DeepGRU: Gesture Recognition Utility (DeepGRU)

DeepGRU is a neural network architecture created by Mehran Maghoumi and Joseph J. LaViola Jr, originally designed to perform the task of gesture recognition, but is widely applicable to general sequence classification tasks.

The architecture is essentially a recurrent neural network encoder combined with an attentional module which learns to place more focus on sub-sequences which are more important for the classification.

Rather than the commonly used long short-term memory (LSTM) unit, the authors opt for the gated recurrent unit (GRU), which has fewer parameters, and therefore makes the network faster to train. Interestingly, the encoder network used in DeepGRU is not bidirectional, which is typically the standard way to use recurrent neural networks in sequence classification and sequence-to-sequence modelling. The authors found that a unidirectional one was sufficient, faster to train and had similar performance to a bidirectional one.

DeepGRU

The DeepGRU class is a PyTorch implementation of the DeepGRU architecture.

A utility function collate_fn() is also provided, which is passed to a torch.utils.data.DataLoader and specifies how batches should be formed from provided observation sequences.

Note

The existing preprocessing methods in sequentia.preprocessing are currently only applicable to lists of numpy.ndarray objects, and therefore cannot be applied as transformations for torch.Tensor objects.

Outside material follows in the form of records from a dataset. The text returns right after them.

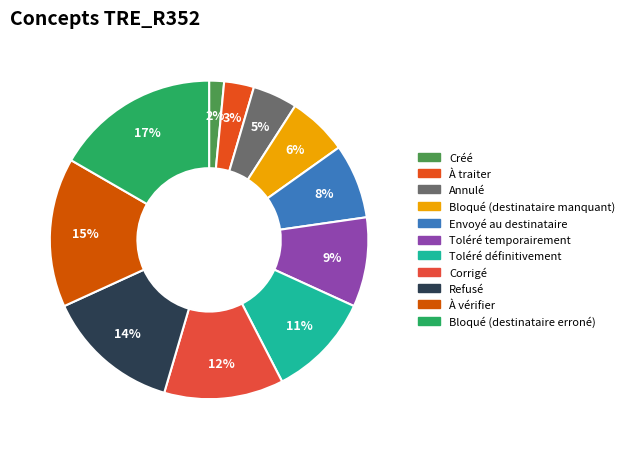

What is the smallest slice in the pie chart?

Créé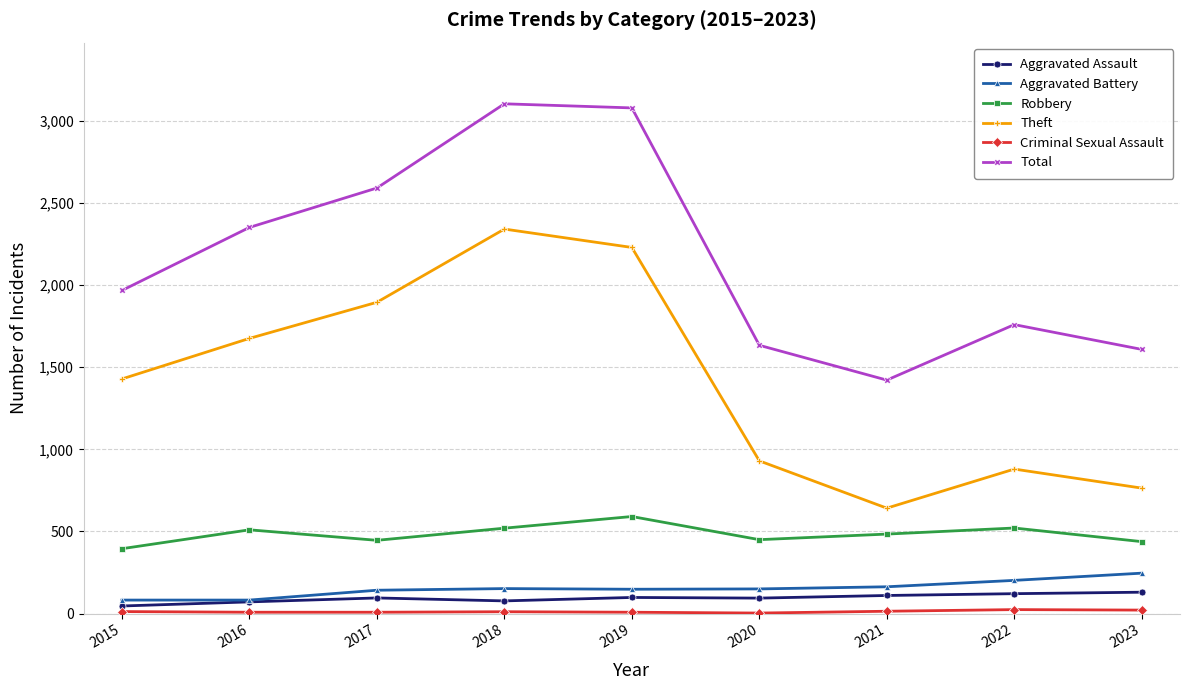

Between 2015 and 2016, which series saw the biggest shift?

Total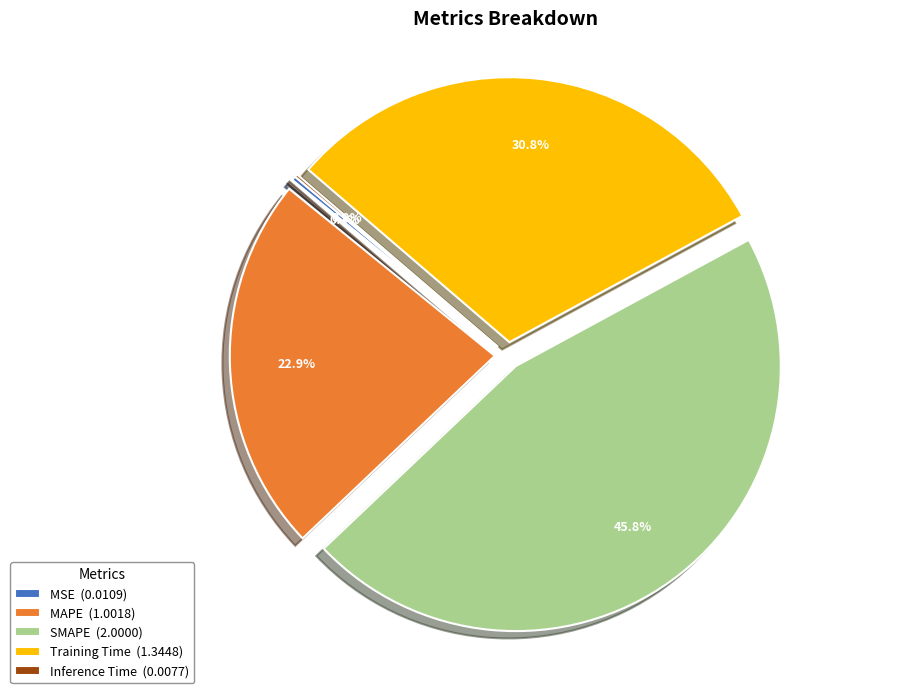

To the nearest percent, what portion does SMAPE represent?

46%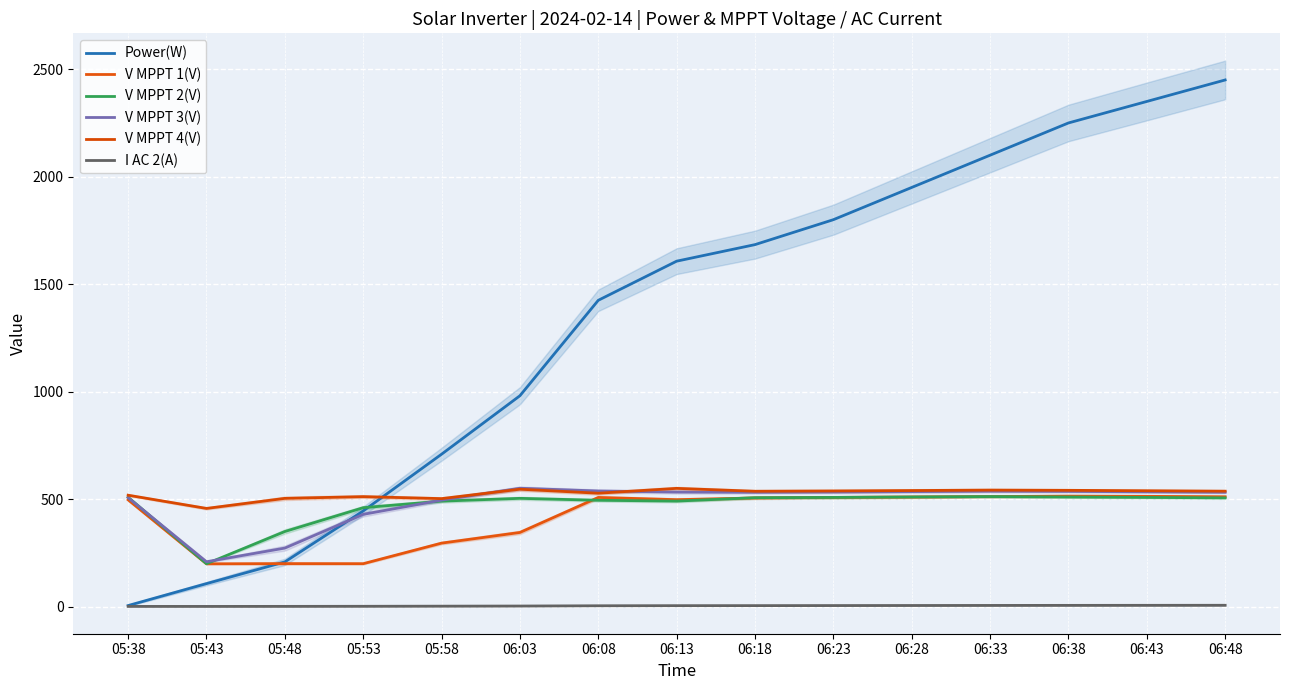

What is the difference between the V MPPT 1(V) values at 06:43 and 06:48?

2.0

Unfortunately this means that the preprocessing methods can only be used to preprocess data for sequentia.classifiers.knn.KNNClassifier and sequentia.classifiers.hmm.HMMClassifier, and not sequentia.classifiers.rnn.DeepGRU.

API Reference

class sequentia.classifiers.rnn.DeepGRU(n_features, n_classes, dims={'fc': 256, 'gru1': 512, 'gru2': 256, 'gru3': 128}, device=None)[source]

A modular PyTorch implementation of the DeepGRU (Deep Gesture Recognition Utility) recurrent neural network architecture designed by Maghoumi & LaViola Jr. 1, originally for gesture recognition, but applicable to general sequence classification tasks.

Parameters
n_features: int

The number of features that each observation within a sequence has.

n_classes: int

The number of different sequence classes.

dims: dict

A dictionary consisting of dimension configuration for the GRUs and fully-connected layers.

Note

Values for the keys 'gru1', 'gru2', 'gru3' and 'fc' must be set.

device: str, optional

The device to send the model parameters to for computation.

If no device is specified, a check is made for any available CUDA device, otherwise the CPU is used.

Notes

1

Mehran Maghoumi & Joseph J. LaViola Jr. “DeepGRU: Deep Gesture Recognition Utility” Advances in Visual Computing, 14th International Symposium on Visual Computing, ISVC 2019, Lake Tahoe, NV, USA, October 7–9, 2019, Proceedings, Part I (pp.16-31)

forward(x, x_lengths)[source]

Passes the batched input sequences through the encoder network, attention module and classifier to generate log-softmax scores.

Note

Since log-softmax scores are returned, it is advised to use the negative log-likelihood loss torch.nn.NLLLoss.

Parameters
x: torch.PackedSequence

A packed representation of a batch of input observation sequences.

x_lengths: torch.Tensor (long/int)

A tensor of the sequence lengths of the batch in descending order.

Returns
log_softmax: torch.Tensor (float)

\(B\times C\) tensor of \(C\) log-softmax scores (class predictions) for each observation sequence in the batch.

Batching and collation

sequentia.classifiers.rnn.collate_fn(batch)[source]

Collects together univariate or multivariate sequences into a single batch, arranged in descending order of length.

Also returns the corresponding lengths and labels as torch.LongTensor objects.

Parameters
batch: list of tuple(torch.FloatTensor, int)

Collection of \(B\) sequence-label pairs, where the \(n^\text{th}\) sequence is of shape \((T_n \times D)\) or \((T_n,)\) and the label is an integer.

Returns
padded_sequences: torch.Tensor (float)

A tensor of size \(B \times T_\text{max} \times D\) containing all of the sequences in descending length order, padded to the length of the longest sequence in the batch.

lengths: torch.Tensor (long/int)

A tensor of the \(B\) sequence lengths in descending order.

labels: torch.Tensor (long/int)

A tensor of the \(B\) sequence labels in descending length order.